Corri-Lynn Tetz (Calgary, AB) paintings are personal re-takes of the figure in landscapes. Utilizing found photographs as a reference, she works without sketches, allowing forms and content to emerge gradually as she paints.Tetz is intrigued in charged points of interactions between figures and/or the landscape; in the ways meaning shifts, opens or reconfigures, as a found photo becomes a painting. In collecting and transforming these representations of women's bodies, personalizing and re-working the figures so they speak more to experience than to a mastering gaze. Corri-Lynn Tetz lives and works in Montreal. She obtained her MFA at Concordia University (2015) and he BFA at Emily Carr University (2008). Her work was featured in the Magenta Foundation's publication Carte Blanche: A Survey of Canadian Painting and in 2012 she was a finalist in the RBC Painting Competition. Furthermore she is the recipient of numerous awards and fellowships from the Elizabeth Greenshields Foundation (2017), the Brucebo Foundation, Sweden (2016), or the Conseil des Art et des Lettres du Quebec (2015) among others. Most recently her work was featured in the touring exhibition American Fine Art "life's not fair and people don't act right" through the BBQLA, Los Angeles.

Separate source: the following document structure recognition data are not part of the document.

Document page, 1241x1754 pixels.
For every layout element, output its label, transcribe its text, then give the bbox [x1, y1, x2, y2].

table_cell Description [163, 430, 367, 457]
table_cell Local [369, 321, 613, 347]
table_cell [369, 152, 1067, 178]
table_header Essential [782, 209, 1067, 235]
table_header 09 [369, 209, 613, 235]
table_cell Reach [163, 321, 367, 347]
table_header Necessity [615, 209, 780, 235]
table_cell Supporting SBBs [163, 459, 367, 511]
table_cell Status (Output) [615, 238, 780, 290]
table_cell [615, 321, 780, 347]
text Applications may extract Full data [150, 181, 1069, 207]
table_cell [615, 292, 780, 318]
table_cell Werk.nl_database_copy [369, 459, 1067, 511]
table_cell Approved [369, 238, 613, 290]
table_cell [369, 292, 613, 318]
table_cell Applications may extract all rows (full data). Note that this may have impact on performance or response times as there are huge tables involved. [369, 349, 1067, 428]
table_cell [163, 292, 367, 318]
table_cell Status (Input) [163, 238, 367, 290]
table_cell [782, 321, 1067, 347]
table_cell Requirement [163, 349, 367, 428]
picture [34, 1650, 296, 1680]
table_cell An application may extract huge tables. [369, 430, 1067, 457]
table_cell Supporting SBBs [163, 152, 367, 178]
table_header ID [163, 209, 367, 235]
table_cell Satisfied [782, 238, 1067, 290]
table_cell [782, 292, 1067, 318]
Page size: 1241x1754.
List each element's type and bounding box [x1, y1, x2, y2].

M.E. Sparks (Kenora, ON) paintings reassemble forms from painting history, collected objects and childhood narrative. She is interested in the false binaries of abstraction and representation within painting discourse, ideas of obfuscation, tenebrosity and the untranslatable, as well as painting’s own image-object anxieties. In her most recent work, Sparks explores the material possibilities of un-stretched canvas, incorporating cuts, slits, droops and bends in an effort to obstruct and rethink both pictorial space and historical narrative.Sparks holds an MFA from Emily Carr University and BFA from NSCAD University. Her work has recently been exhibited at Ou Gallery, Duncan (2019) and Fifty Fifty Arts Collective, Victoria (2019), and she has participated in recent group shows at South Main Gallery, Vancouver, (2019), SiteFactory, Vancouver (2018), Dynamo Arts Association, Vancouver (2018), Support, London ON (2018) and Access Gallery, Vancouver (2017). Sparks was a finalist in the 2016 and 2017 RBC Painting Competitions and a recipient of awards and grants from the Nancy Petry Foundation, Canada Council for the Arts, BC Arts Council, and Arts Nova Scotia. She has participated in artist residencies in Canada, Germany and Finland and will attend the Vermont Studio Centre in 2020.